Öğrencilik yıllarından bu yana çeşitli mecralarda muhabir, editör, genel yayın yönetmeni olarak görev yaptı ve yazmayı hep sürdürdü. Kitap değerlendirme yazıları, yazarlarla yaptığı söyleşiler, hazırladığı dosya konuları ve haberler farklı mecralarda yayınlanıyor.
2014 yılında Beta Yayınları tarafından yayımlanan Sıradışı Uyumsuz Muhalif: Bir Entelektüeli Yitirmek/Vakur Kayador’un Ardından başlıklı kitapta, “Hep Vakur ve Hep Yalnızdı” başlıklı yazısıyla yer aldı. Ayrıca Ercan Kesal ile Peri Gazozu adlı kitabı üzerine yaptığı söyleşi, 2017 yılında yayımlanan Aslında adlı kitaba dahil olurken, Murat Gülsoy’un Nisyan adlı romanıyla ilgili değerlendirme yazısı, 2018 yılında yayımlanan Murat Gülsoy: Edebiyatta 30. Yıl/Basında Yazılanlar adlı kitapta kendine yer buldu. Prof. Dr. Şehnaz Ceylan’ın editörlüğünü yaptığı ve Ekim 2020’de yayımlanan Çocuk Edebiyatı başlıklı kitaba, “Kitaplara ve Okumaya Dair” başlıklı yazısıyla katkıda bulundu. 2021’de yayımlanan Etik, Hukuk ve İnsan Hakları/İoanna Kuçuradi’ye 85. Doğum Günü İçin adlı armağan kitaba, yüksek lisans tezinden hareketle, “İnsan Hakları Işığında Gazetecinin İşi” başlıklı bir yazı yazdı. “Toz, Ölüler ve Diriler” başlıklı öyküsü, Sözcükler Edebiyat Dergisinin Mayıs-Haziran 2022 sayısında yayımlandı. Kasım 2022’de yayımlanan Edebiyatta Denizcilik Denizcilikte Edebiyat adlı kitaba, Nazlı Eray’ın Pasifik Günleri romanı hakkında bir yazıyla katkı sunarken, Şubat 2023’te yayımlanan Edebiyatta Hukuk adlı kitaba, Aristophanes’in Kadınlar Savaşı/Lysistrata oyunu hakkındaki “Barış Düşünün Peşinde: Lysistrata” başlıklı değerlendirme yazısıyla katkıda bulundu. Son olarak, İoanna Kuçuradi için hazırladığı Ömrümüzü Yönlendiren Rastlantıların Kavşağında: İoanna Kuçuradi başlıklı armağan kitap, Mart 2024’te, Kuçuradi Felsefe ve İnsan Hakları Vakfı Yayınları’ndan çıktı. Ayrıca yüksek lisans tez çalışması, İnsan Hakları Işığında Gazetecinin İşi başlığıyla, yine Mart 2024’te kitaplaştırıldı.

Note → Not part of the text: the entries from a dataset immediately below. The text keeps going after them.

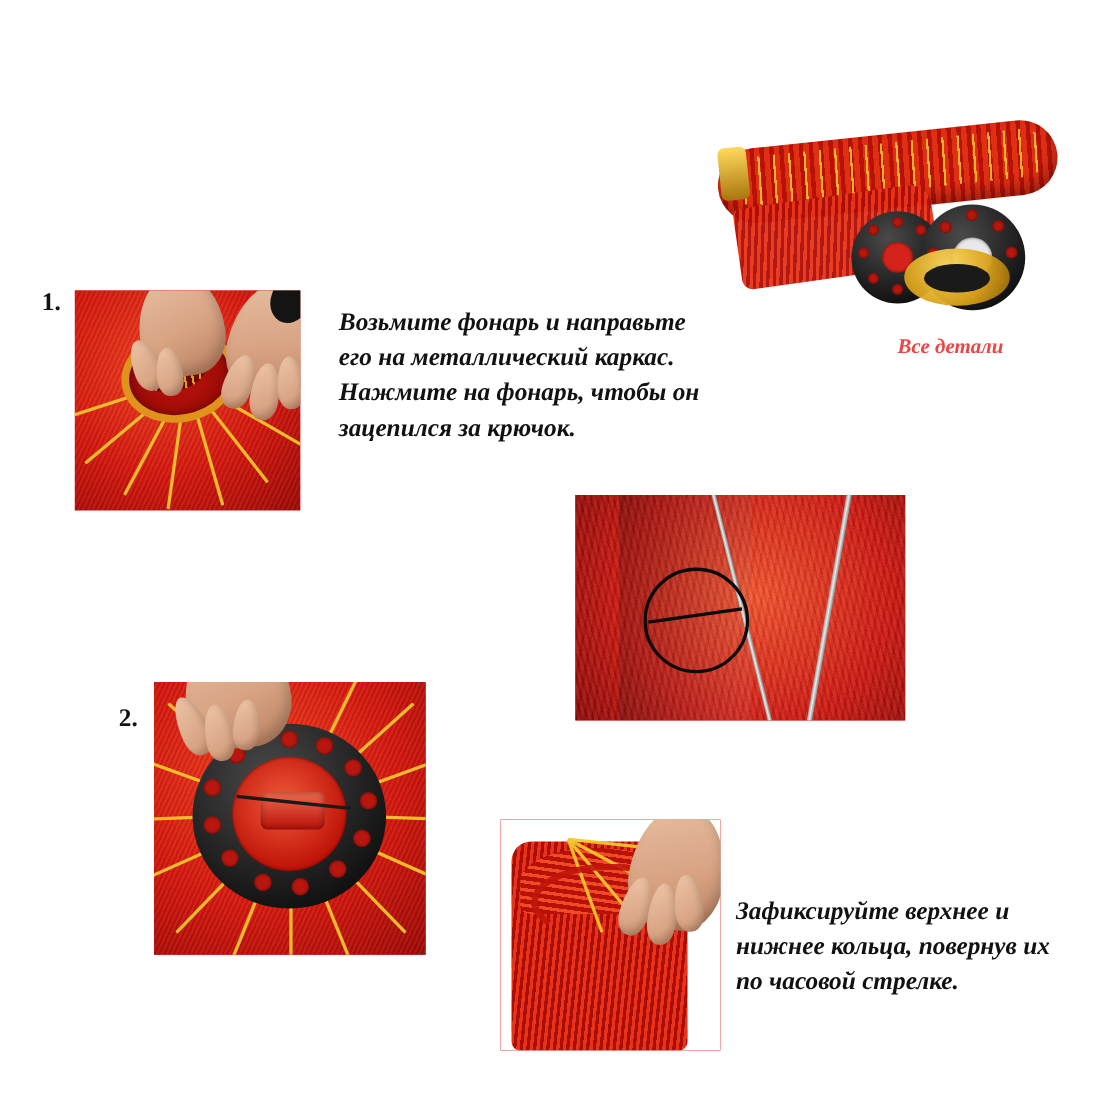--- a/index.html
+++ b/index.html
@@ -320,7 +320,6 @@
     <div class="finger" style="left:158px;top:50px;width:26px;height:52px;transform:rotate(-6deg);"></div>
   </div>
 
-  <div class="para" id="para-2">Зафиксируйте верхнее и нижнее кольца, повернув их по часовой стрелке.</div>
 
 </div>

Maltepe Üniversitesi İnsan Hakları Araştırma ve Uygulama Merkezinde Uzman olarak görev yapıyor ve Prof. Dr. İoanna Kuçuradi ile birlikte çalışıyor. İnsan Hakları Anabilim Dalı ve İnsan Hakları Araştırma ve Uygulama Merkezi Danışma Kurulu Üyeleri arasında yer alıyor. Ayrıca, İnsan Hakları Araştırma ve Uygulama Merkezi ve UNESCO Felsefe ve İnsan Hakları Kürsüsü Bültenini hazırlıyor.